(ENTRIES SHOWN):
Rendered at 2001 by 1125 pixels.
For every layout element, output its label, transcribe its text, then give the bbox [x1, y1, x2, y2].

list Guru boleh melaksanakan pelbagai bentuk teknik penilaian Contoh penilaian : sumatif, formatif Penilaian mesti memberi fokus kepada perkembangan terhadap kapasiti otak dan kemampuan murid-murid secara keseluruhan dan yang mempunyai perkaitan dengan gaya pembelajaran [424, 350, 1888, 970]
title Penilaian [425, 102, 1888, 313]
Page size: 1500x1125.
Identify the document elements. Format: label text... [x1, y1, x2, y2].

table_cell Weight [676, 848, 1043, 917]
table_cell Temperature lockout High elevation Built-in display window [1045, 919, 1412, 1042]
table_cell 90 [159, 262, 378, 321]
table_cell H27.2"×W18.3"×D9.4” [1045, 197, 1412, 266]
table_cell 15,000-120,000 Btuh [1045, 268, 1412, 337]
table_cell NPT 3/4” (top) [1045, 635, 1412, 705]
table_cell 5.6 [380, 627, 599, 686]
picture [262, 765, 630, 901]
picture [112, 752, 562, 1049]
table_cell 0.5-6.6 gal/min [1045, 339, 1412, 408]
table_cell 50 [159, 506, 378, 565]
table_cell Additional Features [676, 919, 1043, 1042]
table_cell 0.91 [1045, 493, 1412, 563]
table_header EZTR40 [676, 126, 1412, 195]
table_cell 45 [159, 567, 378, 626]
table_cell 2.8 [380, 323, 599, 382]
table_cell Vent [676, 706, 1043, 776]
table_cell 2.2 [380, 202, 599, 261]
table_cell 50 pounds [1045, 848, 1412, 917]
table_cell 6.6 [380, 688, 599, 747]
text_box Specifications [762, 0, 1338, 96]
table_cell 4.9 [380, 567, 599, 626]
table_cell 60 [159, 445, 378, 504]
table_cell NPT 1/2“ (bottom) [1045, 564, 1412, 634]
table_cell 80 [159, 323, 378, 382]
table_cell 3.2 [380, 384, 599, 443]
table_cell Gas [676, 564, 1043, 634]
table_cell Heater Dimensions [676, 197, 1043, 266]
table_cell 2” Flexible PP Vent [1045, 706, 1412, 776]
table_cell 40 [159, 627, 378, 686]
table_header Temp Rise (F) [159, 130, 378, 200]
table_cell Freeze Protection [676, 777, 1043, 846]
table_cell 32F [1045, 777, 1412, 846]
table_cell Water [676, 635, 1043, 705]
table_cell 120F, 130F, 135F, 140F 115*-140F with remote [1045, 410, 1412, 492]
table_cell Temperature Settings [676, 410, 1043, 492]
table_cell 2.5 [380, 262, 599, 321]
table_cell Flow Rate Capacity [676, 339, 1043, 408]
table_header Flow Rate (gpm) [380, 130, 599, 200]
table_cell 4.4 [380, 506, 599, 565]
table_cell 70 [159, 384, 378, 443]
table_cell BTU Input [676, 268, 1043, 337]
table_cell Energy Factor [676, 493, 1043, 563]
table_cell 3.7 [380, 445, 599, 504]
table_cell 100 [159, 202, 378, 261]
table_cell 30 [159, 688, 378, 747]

* * *

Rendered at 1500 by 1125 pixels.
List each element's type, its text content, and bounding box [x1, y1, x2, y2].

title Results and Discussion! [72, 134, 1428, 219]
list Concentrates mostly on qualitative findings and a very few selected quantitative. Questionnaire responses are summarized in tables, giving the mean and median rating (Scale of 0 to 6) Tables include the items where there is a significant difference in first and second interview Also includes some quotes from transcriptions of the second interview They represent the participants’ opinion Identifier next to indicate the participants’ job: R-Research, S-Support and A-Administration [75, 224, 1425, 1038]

(WORK TO BE COMPLETED): Where a line in the records above contains the string "pixels", return that line.

(EXERCISE SOLUTION):
Rendered at 2001 by 1125 pixels.
Rendered at 1500 by 1125 pixels.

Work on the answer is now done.